**DIRECTIONS:** Records follow. Pull out every line that contains "thumb".

**AVAILABLE DATA:**
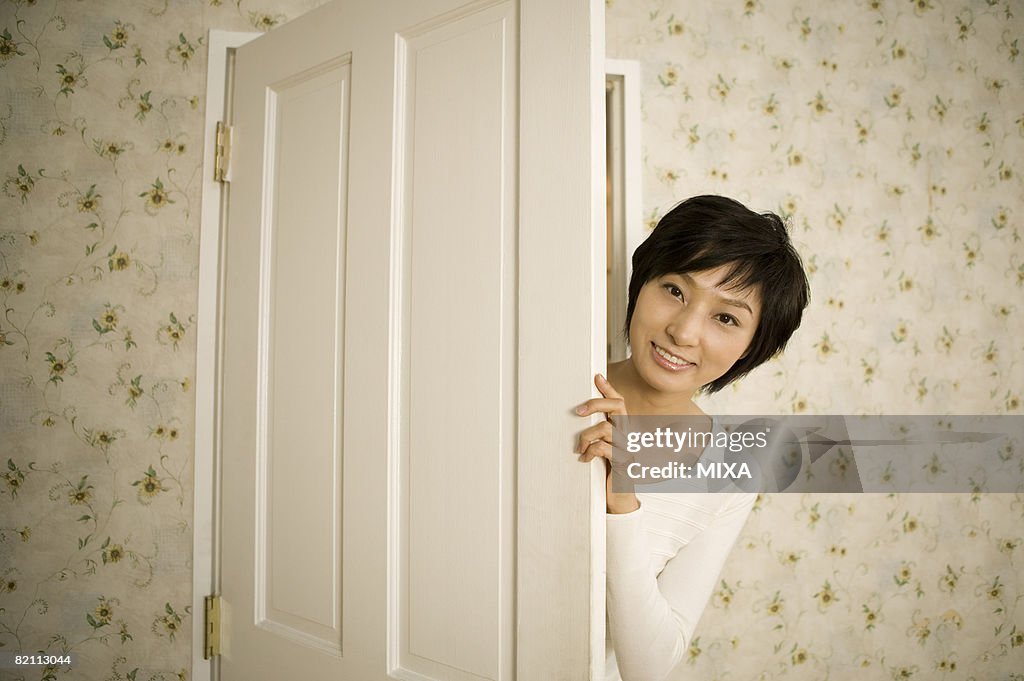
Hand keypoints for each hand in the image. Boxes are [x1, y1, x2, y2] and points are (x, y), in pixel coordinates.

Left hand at [575, 374, 639, 513]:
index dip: (609, 389)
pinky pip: (602, 448)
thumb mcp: (604, 449)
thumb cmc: (610, 472)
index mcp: (624, 429)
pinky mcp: (623, 461)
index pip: (619, 403)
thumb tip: (580, 417)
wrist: (620, 499)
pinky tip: (585, 459)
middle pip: (617, 407)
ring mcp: (628, 447)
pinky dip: (589, 452)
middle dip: (596, 403)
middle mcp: (628, 435)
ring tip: (580, 449)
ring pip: (605, 428)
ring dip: (586, 437)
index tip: (597, 377)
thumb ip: (599, 435)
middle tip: (578, 411)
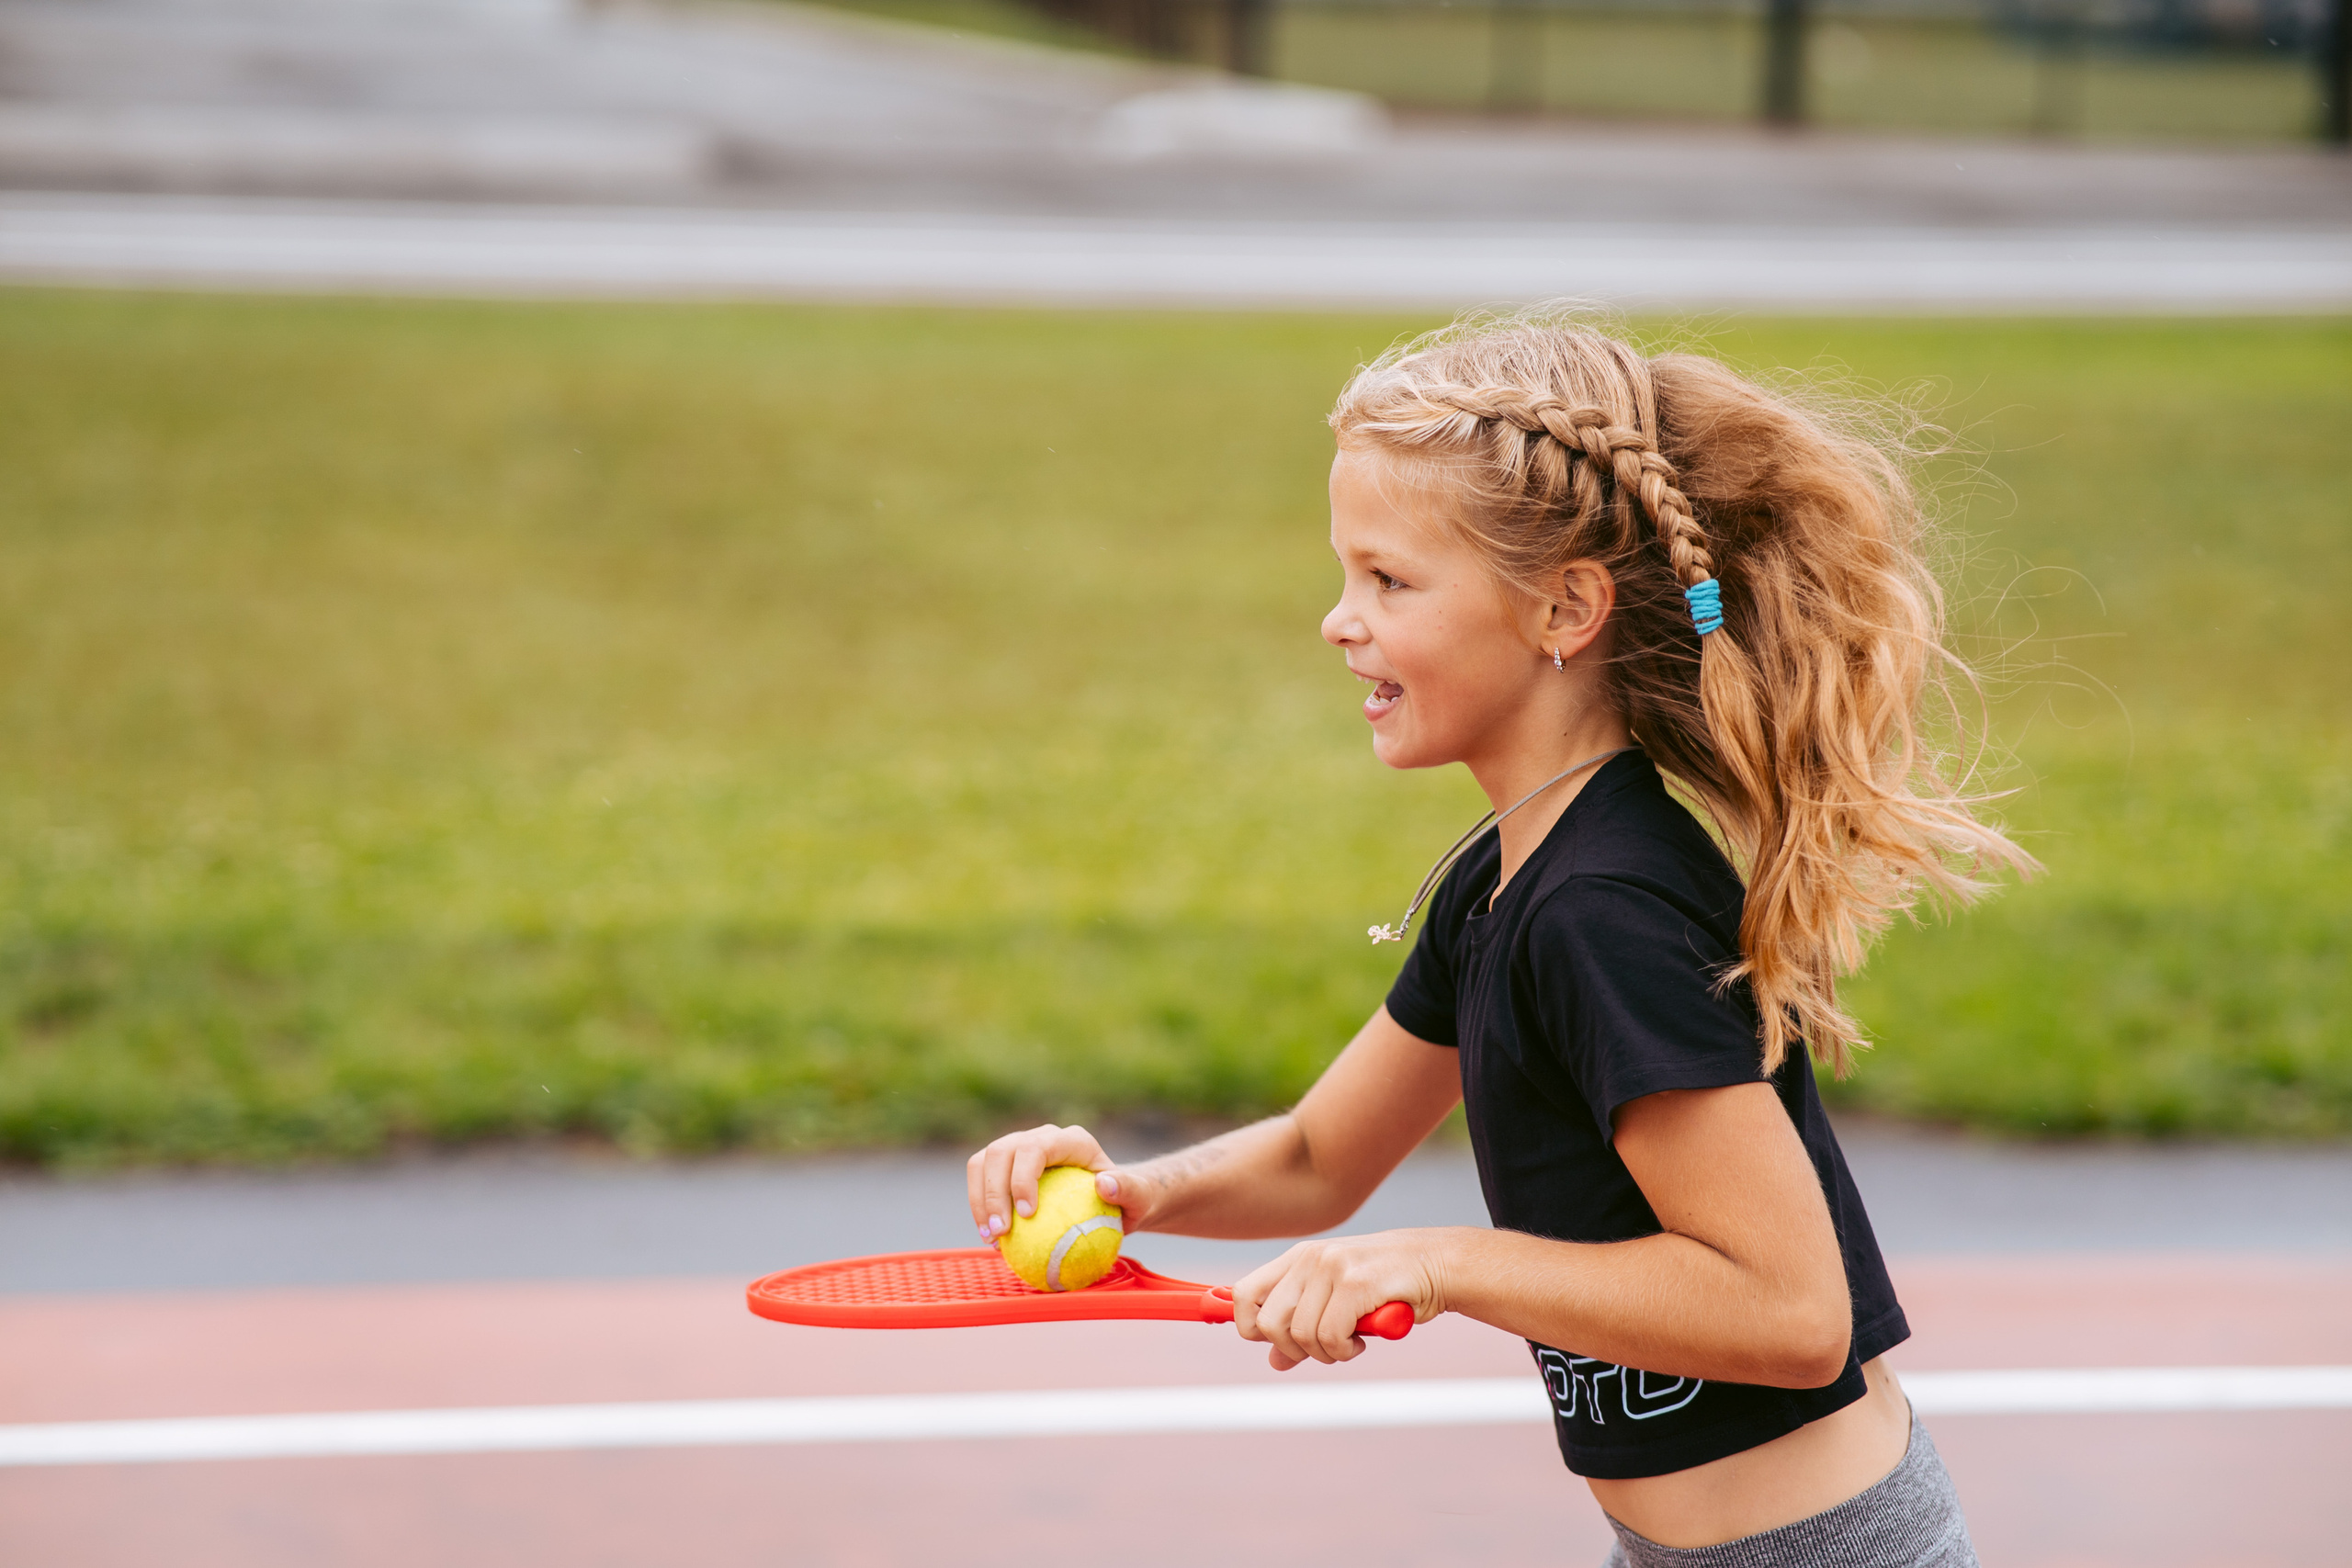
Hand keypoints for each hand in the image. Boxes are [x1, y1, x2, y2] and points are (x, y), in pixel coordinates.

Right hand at [965, 1123, 1156, 1243]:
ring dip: (980, 1200)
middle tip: (1001, 1233)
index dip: (1022, 1177)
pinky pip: (981, 1181)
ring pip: (983, 1162)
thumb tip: (1104, 1184)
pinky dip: (979, 1207)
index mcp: (1072, 1140)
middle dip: (993, 1191)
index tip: (1025, 1216)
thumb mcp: (1139, 1197)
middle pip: (1001, 1151)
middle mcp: (1042, 1137)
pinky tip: (990, 1239)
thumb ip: (1128, 1190)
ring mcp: (1020, 1149)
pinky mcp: (1006, 1168)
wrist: (1114, 1201)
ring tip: (991, 1238)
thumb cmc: (1128, 1199)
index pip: (1035, 1148)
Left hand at [1230, 1229, 1450, 1370]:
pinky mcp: (1355, 1282)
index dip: (1250, 1327)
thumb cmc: (1385, 1285)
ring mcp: (1331, 1266)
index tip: (1278, 1343)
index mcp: (1297, 1257)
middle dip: (1291, 1349)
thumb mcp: (1336, 1302)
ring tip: (1348, 1343)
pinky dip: (1344, 1351)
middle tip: (1321, 1349)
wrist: (1436, 1264)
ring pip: (1299, 1335)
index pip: (1243, 1294)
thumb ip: (1302, 1327)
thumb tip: (1275, 1361)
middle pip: (1267, 1323)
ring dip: (1324, 1353)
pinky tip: (1360, 1341)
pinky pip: (1330, 1337)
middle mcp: (1309, 1258)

**RESULT FOR THIS TASK:**
thumb mcp: (604, 449)
thumb cmc: (610, 472)
thumb tip: (580, 417)
thumb ip: (599, 435)
thumb tip: (1104, 1184)
thumb mcp: (1139, 1197)
thumb ip: (1128, 1190)
thumb cmc: (1128, 1199)
thumb cmc: (1385, 1285)
thumb mcp: (1336, 1302)
thumb ip: (1302, 1327)
thumb tip: (1275, 1361)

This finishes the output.